In spring the well-singers came to Hayflower again; they wore grey, the colour of the sea on a cloudy day, and carried packs full of the gangly, unsettlingly-shaped instruments of their craft. It was three days before market day that they set up their stand on the green within sight of the inn and started to unload their things. There were two women and a man, who on closer inspection was little more than a lad, plus two youngsters who ran around whistling dewdrops off the grass and laughing and getting in the way.
Once they’d set camp, they started to pitch out a welling from the ground, to demonstrate to passers-by their skill. In went the longest of the metal poles from their packs, stuck in the ground in a nice circle of five and hammered into place. Then the lad dug a hollow in the middle with a big copper spade and piled the earth into a rim. Hunterby threw up a fuss at this, shouting that they were making a nuisance, but one of the women had a quiet word with him and he subsided, walking away angrily, muttering that if the green wasn’t back to where it was after market day, there’d be hell to pay.
There was quite the crowd gathered when the well-singers began their song, which was naturally just what they wanted to happen, and all the townspeople knew it. Not one person in the crowd had not said, at some point that very day, Well, it’s all one big advertisement, you know, they are just making sure they get all the attention in the hope one of us will hire them to sing a well in their garden, and I’ll not be taken in, even if everyone else is. But still, it’s a show, and I’ve never seen them before, so I’ll watch.
The song began:
The well-singers – family? – gathered around the poles and stood facing the centre, adults and children all, and closed their eyes. Onlookers noticed a low hum which wove around the circle and only when she stopped for breath did they realise it was being made by the dark-haired woman. Then above the low hum the blonde woman began to vocalise too, higher and sounding more like words, though still the song defied transcription, being a motley assemblage of consonants crowding the front of the mouth. (“This,” explained she when questioned later, “is a questing melody, which after we have located the water table deep beneath the ground begins to feel for cracks and fissures in the ground that we can start to exploit to create a route to the surface.”) And up and down it went, the song weaving to and fro, retreating on itself and striking out anew – the vowel shifting from a narrow “oo” to a broad “aa” sung with all one’s cheeks.
As the sound broadened so did the children weigh in. Kenniston said later, and without a trace of shame or irony (typical for Kenniston), that she was surprised how much like her own children they sounded. Wavering, out of tune (or were they?), occasionally running out of breath at the wrong time and having to run to catch up with everyone else. But still it was clear they knew what they were doing. All three sung in unison, the lad included – his voice sometimes squeaky – and the song had now acquired more certainty, more order. The same melody seemed to rise and fall over and again, though when pressed none of the crowd could sing it back quite right after. And though the consonants remained incomprehensible, listeners reported they could almost begin to understand what it was saying – like learning a language by demonstration, rather than by translation.

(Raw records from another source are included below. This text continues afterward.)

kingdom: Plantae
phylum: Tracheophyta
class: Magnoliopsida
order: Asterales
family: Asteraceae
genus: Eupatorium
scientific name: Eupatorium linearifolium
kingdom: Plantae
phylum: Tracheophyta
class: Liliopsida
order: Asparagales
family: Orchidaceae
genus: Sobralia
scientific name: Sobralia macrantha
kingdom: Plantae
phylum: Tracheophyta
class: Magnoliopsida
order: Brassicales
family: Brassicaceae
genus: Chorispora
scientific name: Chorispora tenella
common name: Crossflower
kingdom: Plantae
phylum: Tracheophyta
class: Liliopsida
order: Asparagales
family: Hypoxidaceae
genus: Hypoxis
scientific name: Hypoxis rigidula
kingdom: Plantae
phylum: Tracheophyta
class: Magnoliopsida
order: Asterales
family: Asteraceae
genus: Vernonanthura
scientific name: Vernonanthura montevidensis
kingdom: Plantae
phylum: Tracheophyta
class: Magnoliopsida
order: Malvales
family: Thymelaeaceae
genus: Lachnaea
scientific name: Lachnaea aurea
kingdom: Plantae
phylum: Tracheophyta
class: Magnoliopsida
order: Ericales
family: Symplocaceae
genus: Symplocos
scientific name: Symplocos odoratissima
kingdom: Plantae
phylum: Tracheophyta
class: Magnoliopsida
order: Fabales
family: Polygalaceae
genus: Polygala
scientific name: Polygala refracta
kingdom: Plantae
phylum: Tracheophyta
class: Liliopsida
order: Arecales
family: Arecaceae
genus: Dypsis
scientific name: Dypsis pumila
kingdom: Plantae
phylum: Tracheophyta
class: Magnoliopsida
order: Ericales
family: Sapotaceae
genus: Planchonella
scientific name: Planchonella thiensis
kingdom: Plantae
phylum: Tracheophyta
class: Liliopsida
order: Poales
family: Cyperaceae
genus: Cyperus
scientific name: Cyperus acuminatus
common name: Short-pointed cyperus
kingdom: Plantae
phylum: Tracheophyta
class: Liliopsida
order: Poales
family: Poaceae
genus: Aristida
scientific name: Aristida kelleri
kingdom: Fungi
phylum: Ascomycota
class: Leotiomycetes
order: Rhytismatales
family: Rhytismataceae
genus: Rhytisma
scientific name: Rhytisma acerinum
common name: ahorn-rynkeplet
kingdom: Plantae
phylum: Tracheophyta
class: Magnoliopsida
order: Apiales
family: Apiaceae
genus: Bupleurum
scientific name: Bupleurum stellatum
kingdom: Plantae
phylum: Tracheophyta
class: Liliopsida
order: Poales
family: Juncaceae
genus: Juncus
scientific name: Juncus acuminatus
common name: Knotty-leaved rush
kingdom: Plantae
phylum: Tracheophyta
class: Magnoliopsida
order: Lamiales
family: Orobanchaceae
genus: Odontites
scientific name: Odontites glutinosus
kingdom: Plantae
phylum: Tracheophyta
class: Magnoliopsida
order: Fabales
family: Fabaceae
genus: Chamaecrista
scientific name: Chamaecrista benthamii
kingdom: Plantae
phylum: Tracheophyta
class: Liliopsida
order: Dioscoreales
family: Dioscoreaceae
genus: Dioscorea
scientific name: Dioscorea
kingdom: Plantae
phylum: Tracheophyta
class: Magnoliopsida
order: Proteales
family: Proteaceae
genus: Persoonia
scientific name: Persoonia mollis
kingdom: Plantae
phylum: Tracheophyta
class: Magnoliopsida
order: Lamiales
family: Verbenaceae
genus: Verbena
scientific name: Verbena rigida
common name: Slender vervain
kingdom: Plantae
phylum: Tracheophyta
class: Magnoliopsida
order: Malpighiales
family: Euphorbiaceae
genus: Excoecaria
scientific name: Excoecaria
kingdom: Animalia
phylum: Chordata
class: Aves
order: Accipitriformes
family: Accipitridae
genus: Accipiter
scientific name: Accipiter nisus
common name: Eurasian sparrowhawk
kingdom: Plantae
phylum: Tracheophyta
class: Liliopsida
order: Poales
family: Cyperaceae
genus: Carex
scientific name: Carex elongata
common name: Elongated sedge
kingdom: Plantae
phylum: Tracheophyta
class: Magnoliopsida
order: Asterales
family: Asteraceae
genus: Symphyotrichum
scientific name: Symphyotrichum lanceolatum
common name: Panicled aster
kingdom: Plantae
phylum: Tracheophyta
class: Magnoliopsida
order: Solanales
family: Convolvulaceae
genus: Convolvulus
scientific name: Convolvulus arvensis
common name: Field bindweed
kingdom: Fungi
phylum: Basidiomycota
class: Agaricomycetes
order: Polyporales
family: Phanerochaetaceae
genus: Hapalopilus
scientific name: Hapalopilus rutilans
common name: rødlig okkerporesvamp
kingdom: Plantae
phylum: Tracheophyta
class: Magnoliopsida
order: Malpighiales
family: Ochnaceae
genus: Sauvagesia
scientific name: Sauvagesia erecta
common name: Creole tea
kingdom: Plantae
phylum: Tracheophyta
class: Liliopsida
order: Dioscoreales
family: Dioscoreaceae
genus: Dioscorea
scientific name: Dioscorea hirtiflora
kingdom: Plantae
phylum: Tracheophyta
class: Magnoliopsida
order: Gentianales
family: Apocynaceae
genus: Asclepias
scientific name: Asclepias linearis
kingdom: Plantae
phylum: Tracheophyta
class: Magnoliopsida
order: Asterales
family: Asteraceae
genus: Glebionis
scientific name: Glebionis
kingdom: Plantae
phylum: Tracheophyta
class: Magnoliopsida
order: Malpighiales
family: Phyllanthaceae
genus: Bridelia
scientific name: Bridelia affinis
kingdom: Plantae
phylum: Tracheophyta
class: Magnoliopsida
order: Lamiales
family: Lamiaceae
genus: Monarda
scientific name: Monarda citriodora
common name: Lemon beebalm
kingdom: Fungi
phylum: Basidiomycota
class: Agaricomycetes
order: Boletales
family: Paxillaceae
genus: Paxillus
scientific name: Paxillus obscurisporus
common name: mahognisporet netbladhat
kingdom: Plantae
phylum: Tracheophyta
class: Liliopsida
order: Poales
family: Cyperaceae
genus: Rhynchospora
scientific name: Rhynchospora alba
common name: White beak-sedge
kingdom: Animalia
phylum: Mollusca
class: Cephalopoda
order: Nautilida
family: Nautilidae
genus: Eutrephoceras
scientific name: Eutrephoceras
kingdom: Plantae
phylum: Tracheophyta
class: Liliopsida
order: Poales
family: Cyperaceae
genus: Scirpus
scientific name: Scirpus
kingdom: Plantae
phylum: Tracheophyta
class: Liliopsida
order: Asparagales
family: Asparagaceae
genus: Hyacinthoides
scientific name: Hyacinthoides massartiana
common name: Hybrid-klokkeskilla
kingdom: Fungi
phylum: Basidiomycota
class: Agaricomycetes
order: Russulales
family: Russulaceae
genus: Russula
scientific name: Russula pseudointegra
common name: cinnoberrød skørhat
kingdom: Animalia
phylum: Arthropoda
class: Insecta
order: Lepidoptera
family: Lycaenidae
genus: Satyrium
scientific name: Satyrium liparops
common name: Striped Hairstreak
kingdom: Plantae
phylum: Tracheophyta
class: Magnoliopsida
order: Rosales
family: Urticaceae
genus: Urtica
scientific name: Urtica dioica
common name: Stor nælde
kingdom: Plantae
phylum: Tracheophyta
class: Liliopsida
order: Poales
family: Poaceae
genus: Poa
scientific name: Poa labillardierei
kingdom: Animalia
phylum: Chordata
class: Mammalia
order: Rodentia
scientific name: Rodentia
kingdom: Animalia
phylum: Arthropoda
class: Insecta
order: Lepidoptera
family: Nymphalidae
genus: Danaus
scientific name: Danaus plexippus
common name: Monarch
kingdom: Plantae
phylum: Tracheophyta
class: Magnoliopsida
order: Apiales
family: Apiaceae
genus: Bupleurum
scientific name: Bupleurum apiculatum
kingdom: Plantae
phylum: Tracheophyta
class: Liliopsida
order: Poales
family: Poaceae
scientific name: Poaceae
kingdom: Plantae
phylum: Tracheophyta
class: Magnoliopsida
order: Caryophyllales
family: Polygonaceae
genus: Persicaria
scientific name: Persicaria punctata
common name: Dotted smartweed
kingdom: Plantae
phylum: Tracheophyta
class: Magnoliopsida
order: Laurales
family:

When the song reached its crescendo not one person present was surprised to see the water begin to bubble from the little well in the middle of the circle, though all cheered and applauded. The dark-haired woman didn’t break tune as she bent down and hooked the neck of a hosepipe into the nascent stream. Then youngest of the children broke off from singing to run over to fetch a basin; at first the water ran out muddy and choked with grit, but then it began to run clear. All the townspeople present, even the ones affecting disinterest, queued to sip from the basin, and all reported it was the sweetest water they had ever tasted, clear and cool, with a metal tang and a smoothness like the inside of an oyster.
Someone commented, “If only we had water like this all the time.”
The dark-haired woman replied, “A welling like this will survive for a few days before the water finds another route. But a full well – the kind we take a week to sing out – tastes less fresh, because the water sits in the bottom. Still, a well will keep you from thirst any time of the year, and we charge only what it is worth.”